Collax Hits North American SMB Shores
Collax Business Server Targets the SMB Space
In a LinuxWorld that seems very dedicated to interoperability and virtualization topics, one unique product announcement thus far has been the US launch of the Collax Business Server Tuesday.
Already well-established in the European market, the small- to medium-sized business server is kicking off in the US and Canadian markets today, trying to fill a niche that many in the industry feel needs filling right away: a viable alternative to Microsoft Small Business Server.
What Collax brings to the SMB table is a streamlined set of applications that focus on the tools that SMBs need most. Instead of providing end-users with multiple versions of a given service--say, an e-mail server--the Collax Business Server product will just have one mail application onboard. This approach ties into the company's "Simply Linux" tagline, and is apparent throughout all of Collax's products: one application per service, all across the board.
The net result of this is a server that only has 230 applications available, as opposed to other distros that may have thousands of applications to choose from. Doing it this way "reduces the complexity of setting up and maintaining Linux," according to Olaf Jacobi, CEO.
Thus far, this approach has proven to be successful in Europe, and with today's announcement, Collax will be trying their plan in the US and Canada, positioning themselves directly up against Microsoft Small Business Server.
But will what plays well in Europe play well on this side of the pond? If anything, Jacobi said, Collax should see more success in North America. "The press and analysts here are much more interested in the SMB space than in Europe."
Part of Collax's commercial model has been to leverage value-added reseller (VARs) who typically deal with Microsoft solutions. It is a plan they hope to repeat here.
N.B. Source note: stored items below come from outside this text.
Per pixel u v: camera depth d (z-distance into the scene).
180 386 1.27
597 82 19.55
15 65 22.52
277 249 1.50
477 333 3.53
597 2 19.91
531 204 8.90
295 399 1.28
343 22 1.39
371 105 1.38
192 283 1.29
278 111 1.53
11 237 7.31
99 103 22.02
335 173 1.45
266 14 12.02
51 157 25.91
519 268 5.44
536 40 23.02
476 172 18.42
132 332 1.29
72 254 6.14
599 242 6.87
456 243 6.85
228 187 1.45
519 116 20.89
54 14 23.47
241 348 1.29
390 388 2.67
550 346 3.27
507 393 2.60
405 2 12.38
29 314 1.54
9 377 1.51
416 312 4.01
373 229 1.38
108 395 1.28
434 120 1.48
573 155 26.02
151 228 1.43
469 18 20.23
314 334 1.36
Resellers, the Collax team has observed, prefer to have alternative products to sell to their customers, regardless of any brand loyalty to Microsoft.
Besides, according to Paula Hunter, VP of North America Marketing, any VAR that has been around more than 10 years and has been commercially successful will have sold non-Microsoft solutions anyway. Those VARs will be very inclined to try a viable solution. Other, newer VARs will see the Collax solution being offered by the competition for larger margins and will want to work with Collax as well.
Hunter, who came to Collax earlier this year, has been most impressed with the depth of Collax's business acumen. "This is a very young company with a very mature business process."
That, Jacobi says, is a key to Collax's potential success. But what it really boils down to is that the market is very ready for a product like the Collax Business Server.
"The question is no longer 'why Linux,'" Jacobi concluded. "Now it's 'why not'?"